───── Information provided ─────

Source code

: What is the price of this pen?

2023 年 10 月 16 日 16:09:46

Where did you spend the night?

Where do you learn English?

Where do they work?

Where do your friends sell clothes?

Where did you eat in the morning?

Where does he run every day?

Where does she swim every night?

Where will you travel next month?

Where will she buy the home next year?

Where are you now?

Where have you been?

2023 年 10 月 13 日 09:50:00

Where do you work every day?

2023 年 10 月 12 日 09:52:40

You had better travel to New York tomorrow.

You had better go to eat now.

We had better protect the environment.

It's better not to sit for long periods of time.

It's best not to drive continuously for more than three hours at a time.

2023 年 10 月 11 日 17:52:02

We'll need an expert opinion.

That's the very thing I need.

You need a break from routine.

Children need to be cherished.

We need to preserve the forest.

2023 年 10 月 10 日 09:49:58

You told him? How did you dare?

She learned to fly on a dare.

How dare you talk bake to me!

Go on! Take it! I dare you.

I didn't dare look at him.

─────

■ Task statement ■
Write out the data above again, word for word.

■ Exercise output ■
Source code

: What is the price of this pen?

2023 年 10 月 16 日 16:09:46

Where did you spend the night?

Where do you learn English?

Where do they work?

Where do your friends sell clothes?

Where did you eat in the morning?

Where does he run every day?

Where does she swim every night?

Where will you travel next month?

Where will she buy the home next year?

Where are you now?

Where have you been?

2023 年 10 月 13 日 09:50:00

Where do you work every day?

2023 年 10 月 12 日 09:52:40

You had better travel to New York tomorrow.

You had better go to eat now.

We had better protect the environment.

It's better not to sit for long periods of time.

It's best not to drive continuously for more than three hours at a time.

2023 年 10 月 11 日 17:52:02

We'll need an expert opinion.

That's the very thing I need.

You need a break from routine.

Children need to be cherished.

We need to preserve the forest.

2023 年 10 月 10 日 09:49:58

You told him? How did you dare?

She learned to fly on a dare.

How dare you talk bake to me!

Go on! Take it! I dare you.

I didn't dare look at him.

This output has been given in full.